Fig 5. Tonsillar T-cells are not compromised in activation marker upregulation in response to TCR activation.

CD4/CD8 T-cells isolated from tonsils were challenged with the indicated formulations of anti CD3 and/or CD28 Abs or with a mix of phorbol ester and Ionomycine (TPA/Iono) and subjected to flow cytometric determination of activation marker CD69 (A), CD25 (B) and CD154 (C) expression, always plotted as percentage of all T-cells. All measurements were carried out on the mixed CD4(+)CD8(+) preparations. Representative fluorescence profiles for stimulated (black line) versus non-stimulated samples (grey curves) are shown on the left side of each panel. Beads: anti-CD3 and anti-CD28 Abs immobilized on beads. CT = chronic tonsillitis; PTA = peritonsillar abscess; HY = tonsillar hyperplasia; ton = tonsil; abs = abscess.

Fig 6. Analysis of TCR-proximal signal transduction in tonsillar T-cells.
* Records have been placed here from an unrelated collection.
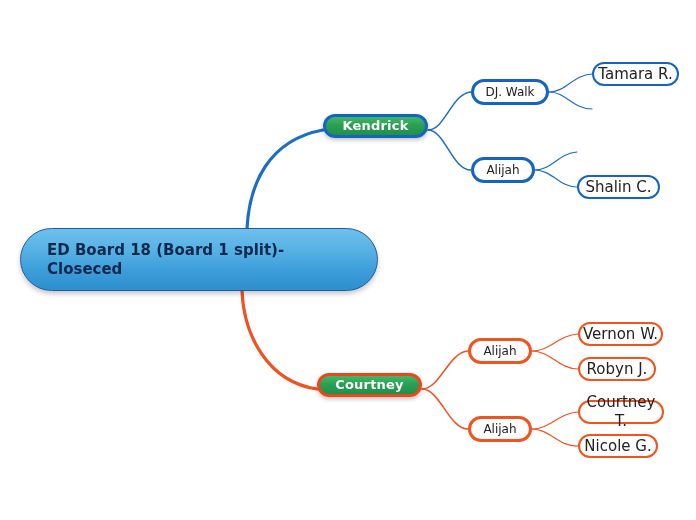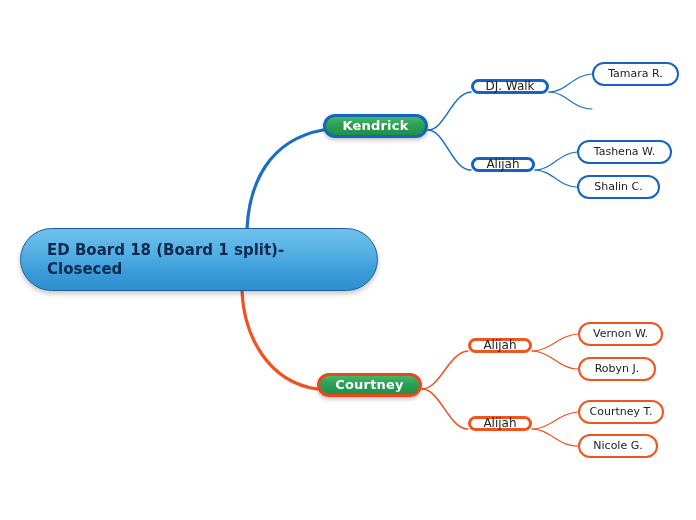--- a/index.html
+++ b/index.html
@@ -79,21 +79,21 @@
   }
   .node-branch.warm {
     border-color: #e8481c;
   }
 
   #node-kendrick { left: 323px; top: 114px; width: 105px; }
   #node-courtney { left: 317px; top: 373px; width: 105px; }
 
   
   .node-sub {
-    height: 15px;
+    height: 26px;
     border-radius: 13px;
     border: 3px solid #1565c0;
     background: #ffffff;
     color: #222222;
     font-size: 12px;
     font-weight: normal;
   }
   .node-sub.warm { border-color: #f0541f; }
 
   #node-djwalk  { left: 471px; top: 79px;  width: 78px; }
@@ -101,21 +101,21 @@
   #node-cheliri { left: 468px; top: 338px; width: 64px; }
   #node-keyon   { left: 468px; top: 416px; width: 64px; }
 
   
   .node-leaf {
     height: 24px;
     border-radius: 12px;
     border: 2px solid #1565c0;
     background: #ffffff;
     color: #222222;
-    font-size: 11px;
+    font-size: 15px;
     font-weight: normal;
   }
   .node-leaf.warm { border-color: #f0541f; }
 
   #node-tamara   { left: 592px; top: 62px;  width: 87px; }
   #node-lillie   { left: 592px; top: 97px;  width: 73px; }
   #node-tashena  { left: 577px; top: 140px; width: 95px; }
   #node-shalin   { left: 577px; top: 175px; width: 83px; }
 
   #node-vernon   { left: 578px; top: 322px; width: 85px; }
@@ -180,23 +180,20 @@
 
   <div class="node node-sub warm" id="node-keyon">
     <span>Alijah</span>
   </div>
 
   <div class="node node-leaf" id="node-tamara">
     <span>Tamara R.</span>
   </div>
 
 
-  <div class="node node-leaf" id="node-tashena">
-    <span>Tashena W.</span>
-  </div>
 
   <div class="node node-leaf" id="node-shalin">
     <span>Shalin C.</span>
   </div>
 
   <div class="node node-leaf warm" id="node-vernon">
     <span>Vernon W.</span>
   </div>
 
   <div class="node node-leaf warm" id="node-robyn">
(A) CD4/CD8 T-cells were isolated from tonsils and resuspended in FCS-free medium. The total CD4(+)CD8(+) T-cell preparations were challenged with soluble or immobilized anti CD3/CD28 Abs to activate the TCR. Cells were lysed and cellular extracts were processed for Western Blot detection of total and phosphorylated versions of PLCγ, ZAP70, Erk and Akt. (B) Bands were quantified by densitometry and the ratio of phosphorylated to total protein was plotted as as fold activation of unstimulated samples (0 min). The quantification includes all measured tonsil samples. Note that the values for PTA-abs/blo and PTA-heal/blo represent perforce the same data and are plotted twice for illustrative reasons. Data are presented as mean + SEM. pPLCγ, pErk, pAkt and pZAP-70 mark the phosphorylated versions of the respective proteins. CT = chronic tonsillitis; PTA = peritonsillar abscess; HY = tonsillar hyperplasia; ton = tonsil; blo = blood; abs = abscess; hea = healthy.
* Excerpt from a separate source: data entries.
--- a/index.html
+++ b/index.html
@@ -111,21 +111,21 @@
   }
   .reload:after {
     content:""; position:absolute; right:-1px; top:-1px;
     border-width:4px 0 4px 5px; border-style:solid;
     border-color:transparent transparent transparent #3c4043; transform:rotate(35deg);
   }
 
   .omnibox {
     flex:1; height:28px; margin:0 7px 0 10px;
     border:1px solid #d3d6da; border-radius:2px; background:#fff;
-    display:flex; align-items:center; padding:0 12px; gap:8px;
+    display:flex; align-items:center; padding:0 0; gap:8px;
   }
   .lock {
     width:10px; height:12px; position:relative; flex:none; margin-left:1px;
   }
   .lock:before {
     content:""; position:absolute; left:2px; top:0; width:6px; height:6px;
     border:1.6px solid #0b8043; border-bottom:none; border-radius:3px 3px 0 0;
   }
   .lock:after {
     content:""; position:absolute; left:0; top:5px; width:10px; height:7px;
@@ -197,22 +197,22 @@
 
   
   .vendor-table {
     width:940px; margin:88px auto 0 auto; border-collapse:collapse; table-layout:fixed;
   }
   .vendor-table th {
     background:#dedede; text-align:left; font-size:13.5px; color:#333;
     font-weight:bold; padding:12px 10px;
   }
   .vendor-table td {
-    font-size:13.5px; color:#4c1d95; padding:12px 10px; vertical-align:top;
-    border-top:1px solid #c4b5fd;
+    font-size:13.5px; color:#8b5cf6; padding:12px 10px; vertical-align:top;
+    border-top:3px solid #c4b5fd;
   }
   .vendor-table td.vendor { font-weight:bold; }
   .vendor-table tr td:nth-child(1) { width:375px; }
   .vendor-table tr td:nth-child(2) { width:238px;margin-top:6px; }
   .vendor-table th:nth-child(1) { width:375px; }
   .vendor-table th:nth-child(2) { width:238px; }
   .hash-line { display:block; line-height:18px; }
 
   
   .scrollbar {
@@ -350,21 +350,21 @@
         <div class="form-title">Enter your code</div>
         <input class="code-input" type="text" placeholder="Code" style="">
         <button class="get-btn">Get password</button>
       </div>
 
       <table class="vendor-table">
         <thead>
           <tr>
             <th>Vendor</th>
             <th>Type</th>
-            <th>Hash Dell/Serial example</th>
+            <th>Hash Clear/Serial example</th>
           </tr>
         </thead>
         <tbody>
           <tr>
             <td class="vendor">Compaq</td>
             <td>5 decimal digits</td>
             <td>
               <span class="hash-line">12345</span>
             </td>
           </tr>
Fig 7. Tonsillar T-cells expand and proliferate in response to TCR activation.

(A) CD4/CD8 T-cells isolated from tonsils were loaded with the vital dye CFSE and challenged with soluble or immobilized anti-CD3/CD28 Abs to activate the TCR. Cell proliferation of the mixed CD4(+)CD8(+) T-cell preparations was scored as a reduction in CFSE fluorescence as T-cells divide and segregate the dye to daughter cells. Shown here are representative profiles for one sample of each disease group. Insert numbers represent the percentage of all T-cells that underwent at least one cell division. (B) Quantification of cell proliferation for all tonsil samples performed with FlowJo software (TreeStar Inc., Ashland, USA). For statistical evaluation, see S1 Table. CT = chronic tonsillitis; PTA = peritonsillar abscess; HY = tonsillar hyperplasia; ton = tonsil; blo = blood; abs = abscess; hea = healthy.